Dona Guilhermina trocou seus queijos por legumes e farinha de trigo e voltou para casa. Pelo caminho os gritos aumentavam e a repetição agora obedecia a intervalos de trinta segundos, pouco mais. ASSASSINO! Os gritos iam despertando adesões e já parecia que um coral ocupava o alto das casas da principal artéria do burgo. Desafinado, mas firme: ASSASSINO! ASSASSINO! ASSASSINO!

Para pegar o fio da meada dessa história teremos que voltar a pelo menos, três meses atrás. Tudo começou quando um caçador assustado chegou ao palácio e pediu para falar com o burgomestre, Joiso Messinha. O caçador relatou que vira um filhote de dragão dormindo numa moita de feno, próximo ao acesso principal do burgo. Joiso Messinha desdenhou do caçador e o mandou retirar-se, pois tinha mais o que fazer e ainda disse ao assustado homem: “medo de um filhote! Um filhotinho? Ah! Vá se catar, homem!”. Até aí, nada demais e a reação do burgomestre foi repetida pelos arautos e o povo da cidade não deu bolas ao fato.

Uma semana depois um enviado do chefe de um burgo vizinho trouxe a notícia de que uma tragédia ocorrera por lá. Há pouco tempo um filhote de dragão fora visto pelas redondezas do tal burgo. Mais tarde o corpo estraçalhado de um camponês fora encontrado e soube-se que o tal filhote tinha crescido e que já aterrorizava a região. As mortes no campo aumentaram em grandes proporções, o dragão já era adulto e insaciável. O burgomestre de lá fechou a cidade para proteger sua gente. Todo o gado e outros animais que pastavam também foram abrigados nos celeiros. A ideia era matar o monstro de fome. Com o passar do tempo não foram mais vistos vestígios do tal dragão. Joiso Messinha não ligou para o aviso.

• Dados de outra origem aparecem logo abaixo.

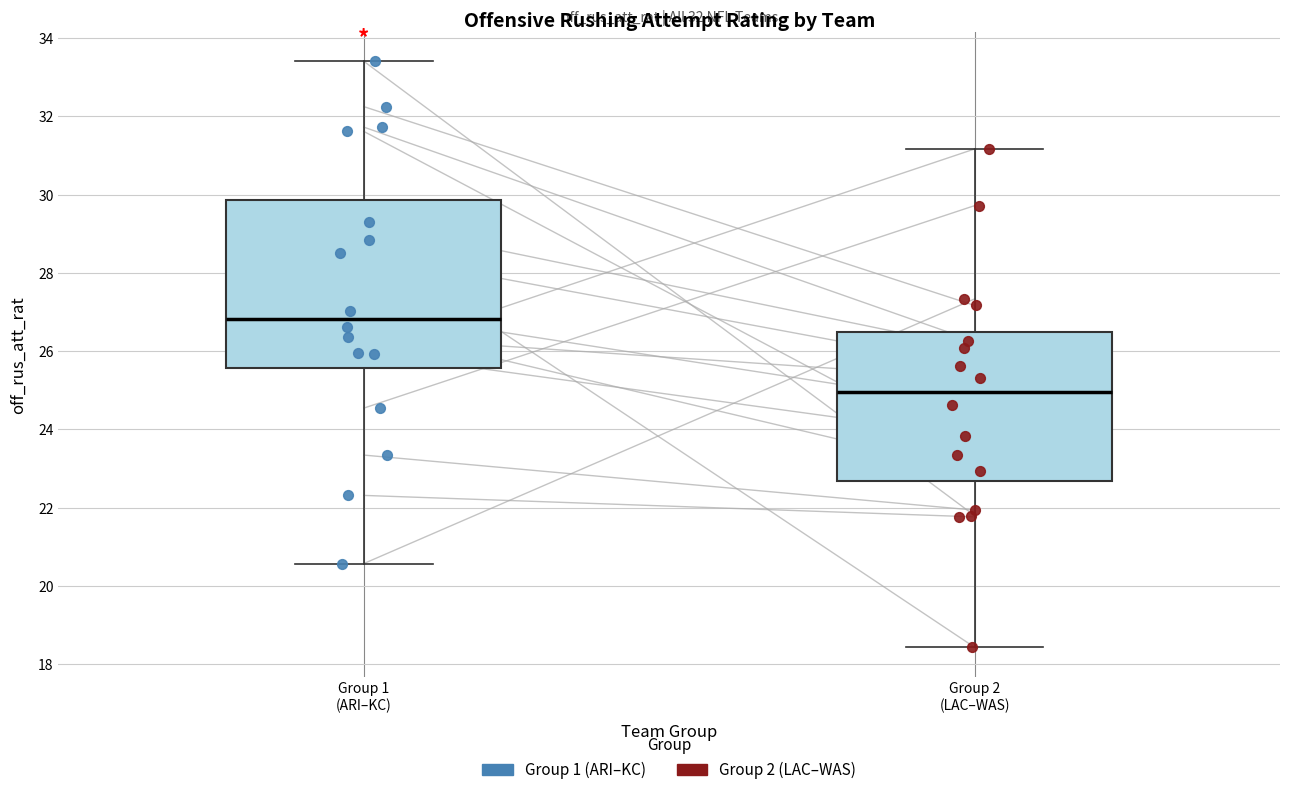

Where does the median line of the box for Group 2 (LAC–WAS) sit on the y-axis? The values are not printed on the chart, so give them approximately, as read against the axis.

25.0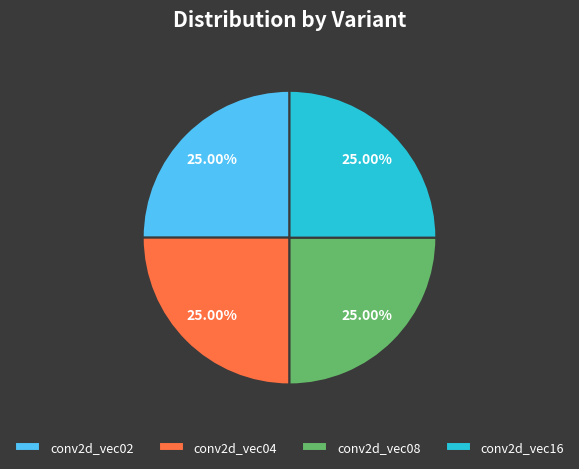

To the nearest percent, what is the difference between the largest and smallest slice percentages?

0%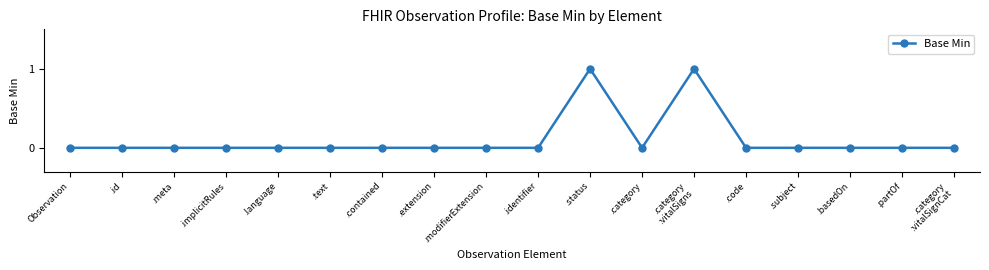

Is it true that the value at .text is 0?

True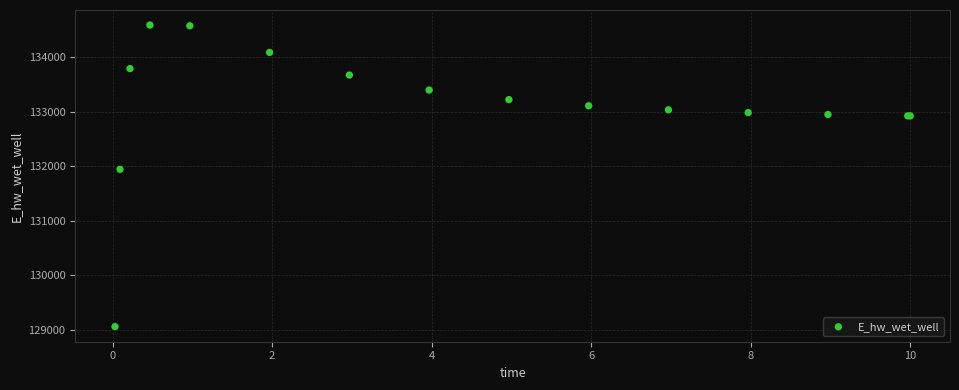

What Y value in the scatter plot is closest to 131822?

131943.1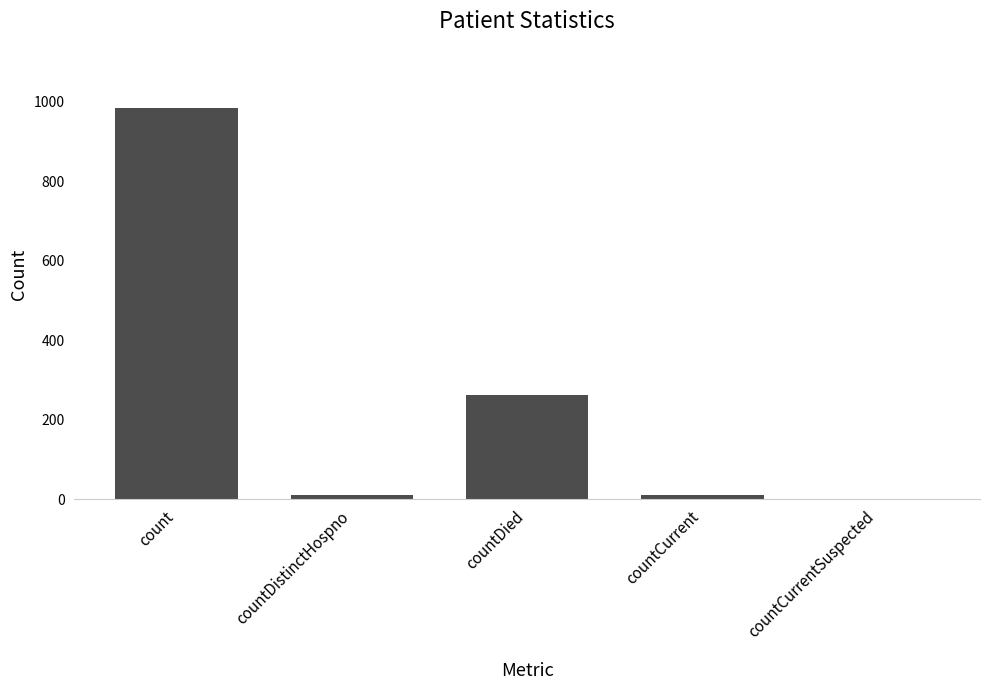

At which label is the value closest to 492?

countDied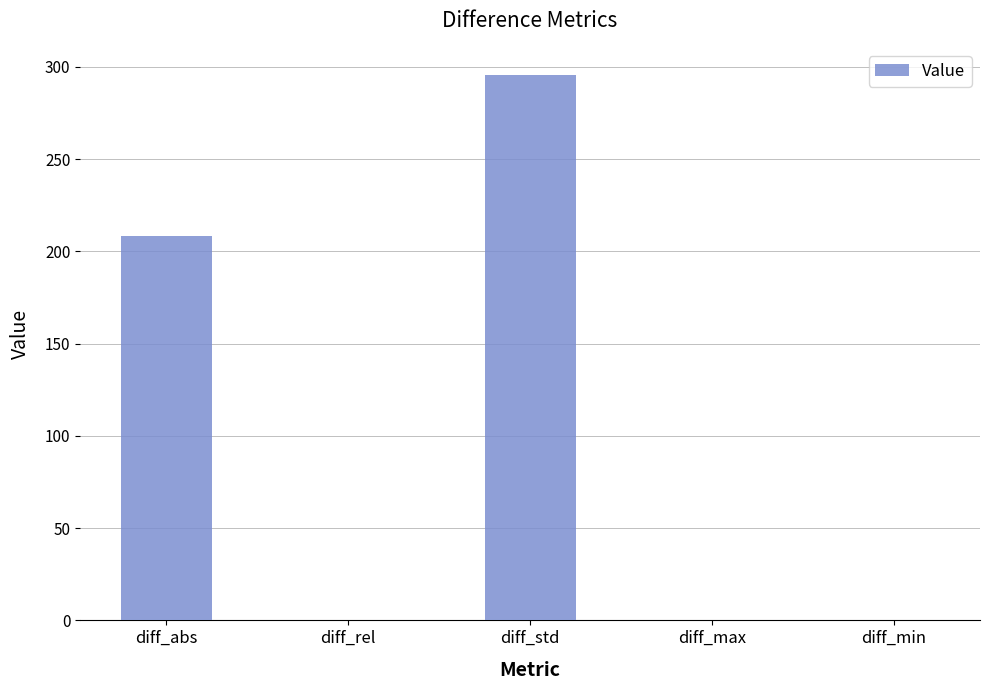

Which has a higher value, diff_rel or diff_std?

diff_std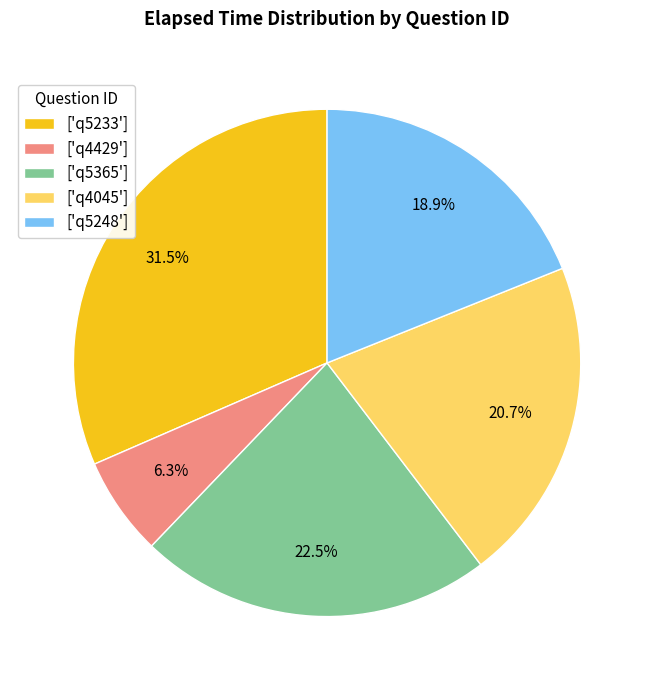

Rank the categories by value from highest to lowest.

['q5233'], ['q5365'], ['q4045'], ['q5248'], ['q4429']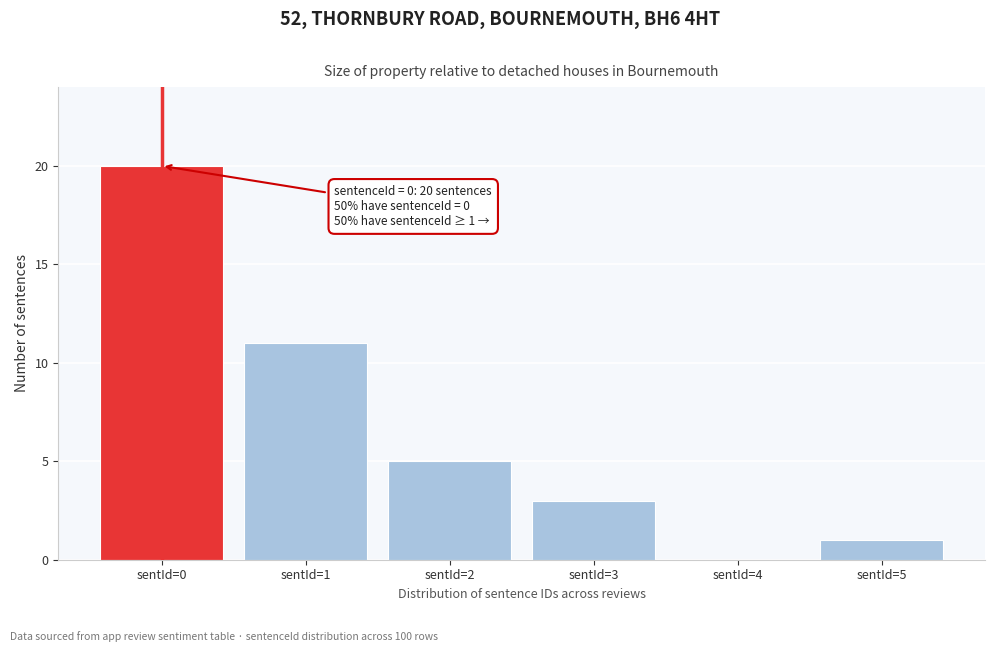

Reading left to right, list all the values displayed in this chart.

sentId=0=20	sentId=1=11	sentId=2=5	sentId=3=3	sentId=4=0	sentId=5=1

Voltando aos tempos atuais, o que está ocorrendo agora é que o dragão cresceu e vem acabando com a população do burgo. Muitas mortes e o bicho parece tão insaciável, quanto o que atacara o burgo vizinho. Os moradores temem ir ao campo, mas as mortes passaram a acontecer cada vez mais próximo à aldeia também. Joiso Messinha se restringia a chegar ao beiral de uma das torres da sua fortaleza e falar aos aldeões que “o bicho não é tão feio como se pinta”. Ou “as pessoas estão morrendo, e daí? A culpa é dos pastores que deixam suas vacas e ovelhas soltas. O bicho não é tão feroz assim não”.

O dragão estava cada vez mais perto, e os aldeões que acreditam cegamente no burgomestre e se arriscavam ao campo, eram devorados. Joiso Messinha já não fala ao povo. Alguns líderes da aldeia, com auxílio de pessoas influentes de burgos próximos resolveram denunciar Joiso Messinha à Corte Mundial de Justiça dos Burgos por crime contra a humanidade e simpatia por dragões, o que é inconstitucional. A notícia correu pelas esquinas da aldeia e os mais exaltados já então classificaram o burgomestre como assassino. “Mais de quatro mil mortos. Quatro mil famílias destruídas e ele nem liga, é um genocida” era o discurso corrente. E assim foi crescendo a antipatia e a repulsa da população pelo burgomestre. E os moradores cada vez mais assustados pelo perigo do dragão rondando a aldeia, quase não saiam de suas casas.

A história chega mais ou menos ao fim, no dia de hoje, quando se comemora o solstício de Inverno. A praça central, onde Joiso Messinha mandou erguer a tradicional fogueira, está vazia. O povo está em suas casas, assustado, mas com alguma esperança de que o genocida possa ser condenado e que o Imperador mande sua tropa para prendê-lo e matar o dragão. Enquanto isso não se dá, do alto de suas janelas eles saúdam do burgomestre e seu séquito que passam rumo à praça central. Batem panelas e entoam um coro uníssono e vibrante, no que são acompanhados por papagaios e outros animais que falam. E por dona Guilhermina: ASSASSINO! ASSASSINO! ASSASSINO!